:: TO BE DONE ::
Transcribe the lines below word for word, omitting the picture from your answer.

[Data items]
+ + + + +

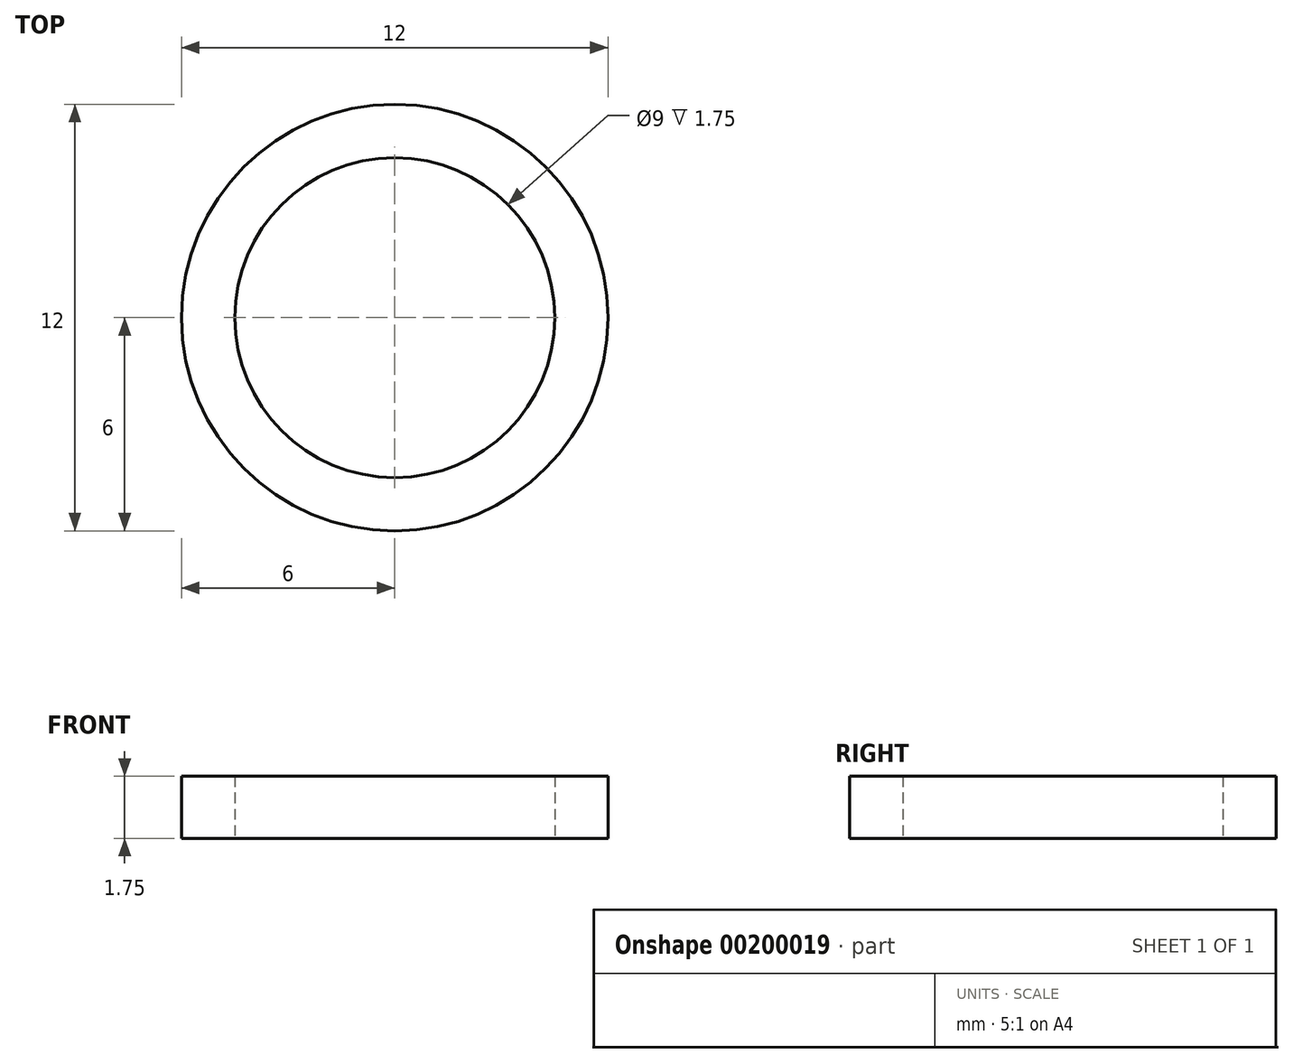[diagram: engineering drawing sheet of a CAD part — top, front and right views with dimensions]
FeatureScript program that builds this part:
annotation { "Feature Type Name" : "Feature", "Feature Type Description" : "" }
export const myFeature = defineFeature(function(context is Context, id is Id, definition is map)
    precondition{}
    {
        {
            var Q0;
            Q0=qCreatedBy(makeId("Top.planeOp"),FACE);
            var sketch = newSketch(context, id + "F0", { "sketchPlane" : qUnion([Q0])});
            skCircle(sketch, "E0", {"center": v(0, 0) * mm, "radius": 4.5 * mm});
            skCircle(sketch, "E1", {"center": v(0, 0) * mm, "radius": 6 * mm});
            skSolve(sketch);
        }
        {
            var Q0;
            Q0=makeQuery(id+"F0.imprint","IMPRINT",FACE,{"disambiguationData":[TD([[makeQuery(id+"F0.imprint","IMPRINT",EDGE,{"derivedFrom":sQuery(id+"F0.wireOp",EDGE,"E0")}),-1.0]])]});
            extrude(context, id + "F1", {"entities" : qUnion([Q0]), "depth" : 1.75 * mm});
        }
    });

+ + + + +

:: SOLUTION ::
[diagram: engineering drawing sheet of a CAD part — top, front and right views with dimensions]
FeatureScript program that builds this part:
annotation { "Feature Type Name" : "Feature", "Feature Type Description" : "" }
export const myFeature = defineFeature(function(context is Context, id is Id, definition is map)
    precondition{}
    {
        {
            var Q0;
            Q0=qCreatedBy(makeId("Top.planeOp"),FACE);
            var sketch = newSketch(context, id + "F0", { "sketchPlane" : qUnion([Q0])});
            skCircle(sketch, "E0", {"center": v(0, 0) * mm, "radius": 4.5 * mm});
            skCircle(sketch, "E1", {"center": v(0, 0) * mm, "radius": 6 * mm});
            skSolve(sketch);
        }
        {
            var Q0;
            Q0=makeQuery(id+"F0.imprint","IMPRINT",FACE,{"disambiguationData":[TD([[makeQuery(id+"F0.imprint","IMPRINT",EDGE,{"derivedFrom":sQuery(id+"F0.wireOp",EDGE,"E0")}),-1.0]])]});
            extrude(context, id + "F1", {"entities" : qUnion([Q0]), "depth" : 1.75 * mm});
        }
    });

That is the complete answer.